In the interview, I saw several red flags. I should've ran, but when they made me the offer and I saw the salary, all of that went away. I won't go into too many details about the job, but believe me when I tell you that the culture was toxic, the environment was completely disorganized and the leadership was the most out of touch I've ever seen. Everyone has their price and everyone has different financial situations but if I could choose between a well-paying job I hated and a low-paying job I loved, I'd choose the low-paying job every time. Life is too short to hate what you do for a living and it's incredibly difficult to assign a dollar value to enjoying your job. 
  • Learning How NOT to do Things is important
In this environment, I learned a lot of how not to do things, which I could argue is quite important. In my environment at the university, I started my SysAdmin career and I was learning a lot of how to do things, some technical, some not. At this new job, I learned how NOT to do almost everything in an IT environment. 
  • People are more important than the tech
When I first got to my new job, I saw lots of really old IT products. A Backup Product that hasn't been supported by the vendor in nearly a decade, Novell Netware 6.5 clusters, VMware VirtualCenter v2.5, Compaq Proliant Servers (you know, before HP bought Compaq in the early 2000s).... At first, I thought the environment was bad because of all of the old technology. Over time, I realized that the tech can be updated, upgraded, downright replaced, or otherwise fixed much easier than the people and culture. The silos in this environment were strong, way too many cooks in the kitchen (so to speak), almost everyone was very business-as-usual, and the culture ran on fear. Whenever anything went wrong, there'd be a 20+ reply-all storm from team leads and managers essentially all racing to say "Not-it!" (I likened it to a professional game of "who stole the cookie from the cookie jar" but none of my colleagues had ever heard that children's song). At almost every issue I found with the culture, management either had a hand in creating it (whether unintentionally or intentionally) or downright caused it. Lots of really smart individuals with the people skills of a potato and the management skills to match. I'd decided that I wanted to become an IT Director or CIO/CTO before I started this job. This experience cemented my choice to pursue IT management as my career. 
  • Negativity is poisonous
This one, I'm partly to blame. I was negative at my job at the university and I was negative at this new job. I was vocal about the problems I saw and the awful management. I'm not saying that being positive will fix everything but complaining about things (particularly about work AT work) will almost always do more harm than good. 

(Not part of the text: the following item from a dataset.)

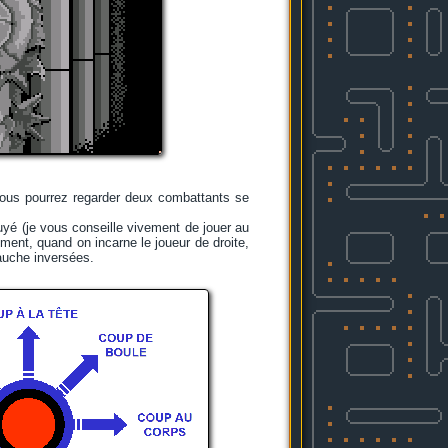
 vous pourrez regarder deux combattants se
uyé (je vous conseille vivement de jouer au
mment, quand on incarne le joueur de droite,
gauche inversées.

It'd be easy to say that I wish I'd never taken this job. Even though my experience was mostly a negative one at that company, I definitely learned some valuable lessons and I believe I'm a better IT Professional because of it. I'm all for jumping into the unknown and adapting to a new environment but I wish I'd have looked at the whole picture rather than just the money part of my compensation package. I wish I'd asked more probing questions in the interviews, I wish that I'd asked to meet the team and interview them a bit and I wish I'd asked to see their data center. I now have a theory that an IT team's physical organization is a direct reflection to their logical organization or lack-thereof. However, life has a tendency of giving you the test first and the lesson later.